The experts concluded that there was a need to remind America about its commitments and dissuade it from using the dollar as an economic weapon. The EU on its side needs to be an example of fighting extremism and stand up for its Western democratic values, now that the US under Trump does not. The EU has to remain the voice of democracy yet maintain strong economic ties with the US.

Understanding difficult times
As the EU is experiencing various challenges, it is important to assess these and address them together, it was concluded. Solutions should come from new deals, partnerships, and projects. The participants raised the possibility of conducting more initiatives together with Americans and investing into joint activities. The EU is expanding its cooperation with China – but still focusses on the partnerships and ties within the union itself, in order to remain a strong union and interesting trading block with similar or equal powers. This should remain the position vis-à-vis the USA as well.

The participants concluded: these are challenging times with increasing threats to our security, respect of international law, foreign policy approaches, in short, a questioning of the international order and policy frameworks that have underpinned European economic and political stability since the end of the second world war and the EU does not have ready solutions to all of those.

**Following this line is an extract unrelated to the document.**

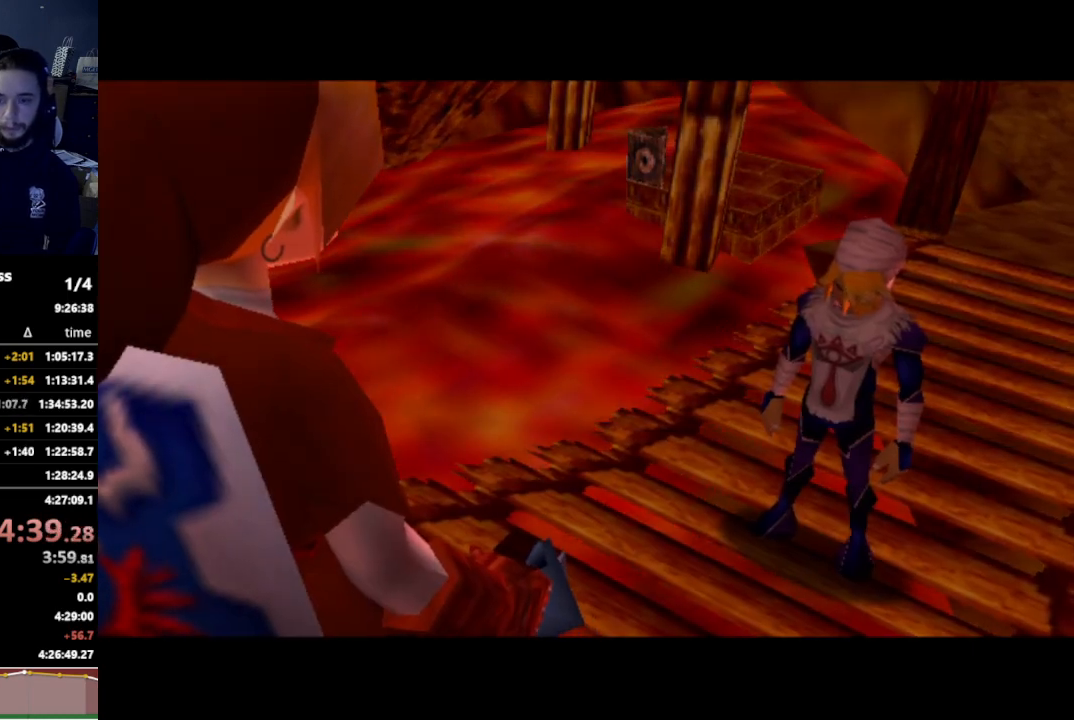
{"buttons": [], "left_stick": "center", "right_stick": "center", "events": []}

What’s making matters worse is the lack of a unified voice and a mechanism to present it.

However, having the EU as a block of peaceful partners is already an achievement in itself that needs to be maintained and improved. The EU has to come up with a single foreign policy strategy and focus more on its defense while keeping its economic partnerships and trade with the US. It has to be self-critical and improve from within yet maintain a strong presence on the global scene.